** START Information provided **

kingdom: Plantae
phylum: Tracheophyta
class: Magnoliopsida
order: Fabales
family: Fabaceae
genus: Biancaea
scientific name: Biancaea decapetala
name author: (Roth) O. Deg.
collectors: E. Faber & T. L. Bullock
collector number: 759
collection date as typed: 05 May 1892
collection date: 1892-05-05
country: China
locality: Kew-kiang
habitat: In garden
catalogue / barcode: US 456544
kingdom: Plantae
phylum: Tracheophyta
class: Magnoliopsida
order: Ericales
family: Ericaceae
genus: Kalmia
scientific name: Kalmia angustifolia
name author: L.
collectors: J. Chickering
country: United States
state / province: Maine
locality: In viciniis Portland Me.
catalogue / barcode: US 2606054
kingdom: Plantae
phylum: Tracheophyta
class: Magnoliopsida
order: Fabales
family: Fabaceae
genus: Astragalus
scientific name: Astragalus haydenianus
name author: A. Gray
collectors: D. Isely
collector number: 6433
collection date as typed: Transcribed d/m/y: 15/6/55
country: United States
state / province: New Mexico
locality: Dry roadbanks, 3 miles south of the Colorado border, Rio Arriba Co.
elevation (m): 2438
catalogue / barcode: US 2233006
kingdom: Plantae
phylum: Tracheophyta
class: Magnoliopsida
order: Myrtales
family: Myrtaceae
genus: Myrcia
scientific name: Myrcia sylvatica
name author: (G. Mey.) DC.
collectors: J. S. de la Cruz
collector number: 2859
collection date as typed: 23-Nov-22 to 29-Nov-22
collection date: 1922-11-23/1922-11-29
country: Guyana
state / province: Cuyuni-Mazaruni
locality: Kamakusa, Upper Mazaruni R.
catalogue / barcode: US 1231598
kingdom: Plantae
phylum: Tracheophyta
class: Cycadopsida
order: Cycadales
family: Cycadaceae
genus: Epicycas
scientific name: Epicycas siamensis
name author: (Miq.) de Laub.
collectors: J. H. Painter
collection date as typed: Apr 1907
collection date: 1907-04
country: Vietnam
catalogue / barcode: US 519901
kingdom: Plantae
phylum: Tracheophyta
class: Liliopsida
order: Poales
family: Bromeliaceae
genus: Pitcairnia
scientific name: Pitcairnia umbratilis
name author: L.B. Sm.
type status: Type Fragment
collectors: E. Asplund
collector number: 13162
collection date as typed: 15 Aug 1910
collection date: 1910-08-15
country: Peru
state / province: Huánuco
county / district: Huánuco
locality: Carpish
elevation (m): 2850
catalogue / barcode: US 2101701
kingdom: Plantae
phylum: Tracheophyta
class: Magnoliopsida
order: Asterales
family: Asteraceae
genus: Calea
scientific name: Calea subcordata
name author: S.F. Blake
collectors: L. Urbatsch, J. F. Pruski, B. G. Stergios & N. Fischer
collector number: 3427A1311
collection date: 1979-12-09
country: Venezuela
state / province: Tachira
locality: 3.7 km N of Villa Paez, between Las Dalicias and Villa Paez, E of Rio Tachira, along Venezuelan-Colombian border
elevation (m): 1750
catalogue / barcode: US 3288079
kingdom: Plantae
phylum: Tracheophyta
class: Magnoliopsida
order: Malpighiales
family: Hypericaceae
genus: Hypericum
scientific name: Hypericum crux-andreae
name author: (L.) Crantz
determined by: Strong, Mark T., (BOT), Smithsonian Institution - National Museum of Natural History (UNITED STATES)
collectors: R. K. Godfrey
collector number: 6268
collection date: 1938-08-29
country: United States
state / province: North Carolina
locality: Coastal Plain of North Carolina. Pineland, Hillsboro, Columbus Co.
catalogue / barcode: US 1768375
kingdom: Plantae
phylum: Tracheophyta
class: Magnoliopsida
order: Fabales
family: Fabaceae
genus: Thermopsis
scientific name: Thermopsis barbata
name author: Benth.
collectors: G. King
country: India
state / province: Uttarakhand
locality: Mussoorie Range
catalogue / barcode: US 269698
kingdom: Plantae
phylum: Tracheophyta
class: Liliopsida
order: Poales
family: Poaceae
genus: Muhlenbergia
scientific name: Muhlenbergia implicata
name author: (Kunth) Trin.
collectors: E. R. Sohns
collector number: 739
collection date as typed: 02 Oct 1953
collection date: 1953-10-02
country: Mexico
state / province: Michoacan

** END Information provided **

Set task: Rewrite all the entries with "catalogue / barcode" changed to "catalog / barcode" everywhere it appears, leaving every other line as it is.

Reply:
kingdom: Plantae
phylum: Tracheophyta
class: Magnoliopsida
order: Fabales
family: Fabaceae
genus: Biancaea
scientific name: Biancaea decapetala
name author: (Roth) O. Deg.
collectors: E. Faber & T. L. Bullock
collector number: 759
collection date as typed: 05 May 1892
collection date: 1892-05-05
country: China
locality: Kew-kiang
habitat: In garden
catalog / barcode: US 456544
kingdom: Plantae
phylum: Tracheophyta
class: Magnoliopsida
order: Ericales
family: Ericaceae
genus: Kalmia
scientific name: Kalmia angustifolia
name author: L.
collectors: J. Chickering
country: United States
state / province: Maine
locality: In viciniis Portland Me.
catalog / barcode: US 2606054
kingdom: Plantae
phylum: Tracheophyta
class: Magnoliopsida
order: Fabales
family: Fabaceae
genus: Astragalus
scientific name: Astragalus haydenianus
name author: A. Gray
collectors: D. Isely
collector number: 6433
collection date as typed: Transcribed d/m/y: 15/6/55
country: United States
state / province: New Mexico
locality: Dry roadbanks, 3 miles south of the Colorado border, Rio Arriba Co.
elevation (m): 2438
catalog / barcode: US 2233006
kingdom: Plantae
phylum: Tracheophyta
class: Magnoliopsida
order: Myrtales
family: Myrtaceae
genus: Myrcia
scientific name: Myrcia sylvatica
name author: (G. Mey.) DC.
collectors: J. S. de la Cruz
collector number: 2859
collection date as typed: 23-Nov-22 to 29-Nov-22
collection date: 1922-11-23/1922-11-29
country: Guyana
state / province: Cuyuni-Mazaruni
locality: Kamakusa, Upper Mazaruni R.
catalog / barcode: US 1231598
kingdom: Plantae
phylum: Tracheophyta
class: Cycadopsida
order: Cycadales
family: Cycadaceae
genus: Epicycas
scientific name: Epicycas siamensis
name author: (Miq.) de Laub.
collectors: J. H. Painter
collection date as typed: Apr 1907
collection date: 1907-04
country: Vietnam
catalog / barcode: US 519901
kingdom: Plantae
phylum: Tracheophyta
class: Liliopsida
order: Poales
family: Bromeliaceae
genus: Pitcairnia
scientific name: Pitcairnia umbratilis
name author: L.B. Sm.
type status: Type Fragment
collectors: E. Asplund
collector number: 13162
collection date as typed: 15 Aug 1910
collection date: 1910-08-15
country: Peru
state / province: Huánuco
county / district: Huánuco
locality: Carpish
elevation (m): 2850
catalog / barcode: US 2101701
kingdom: Plantae
phylum: Tracheophyta
class: Magnoliopsida
order: Asterales
family: Asteraceae
genus: Calea
scientific name: Calea subcordata
name author: S.F. Blake
collectors: L. Urbatsch, J. F. Pruski, B. G. Stergios & N. Fischer
collector number: 3427A1311
collection date: 1979-12-09
country: Venezuela
state / province: Tachira
locality: 3.7 km N of Villa Paez, between Las Dalicias and Villa Paez, E of Rio Tachira, along Venezuelan-Colombian border
elevation (m): 1750
catalog / barcode: US 3288079
kingdom: Plantae
phylum: Tracheophyta
class: Magnoliopsida
order: Malpighiales
family: Hypericaceae
genus: Hypericum
scientific name: Hypericum crux-andreae
name author: (L.) Crantz
determined by: Strong, Mark T., (BOT), Smithsonian Institution - National Museum of Natural History (UNITED STATES)
collectors: R. K. Godfrey
collector number: 6268
collection date: 1938-08-29
country: United States
state / province: North Carolina
locality: Coastal Plain of North Carolina. Pineland, Hillsboro, Columbus Co.
catalog / barcode: US 1768375
kingdom: Plantae
phylum: Tracheophyta
class: Magnoliopsida
order: Fabales
family: Fabaceae
genus: Thermopsis
scientific name: Thermopsis barbata
name author: Benth.
collectors: G. King
country: India
state / province: Uttarakhand
locality: Mussoorie Range
catalog / barcode: US 269698
kingdom: Plantae
phylum: Tracheophyta
class: Liliopsida
order: Poales
family: Poaceae
genus: Muhlenbergia
scientific name: Muhlenbergia implicata
name author: (Kunth) Trin.
collectors: E. R. Sohns
collector number: 739
collection date as typed: 02 Oct 1953
collection date: 1953-10-02
country: Mexico
state / province: Michoacan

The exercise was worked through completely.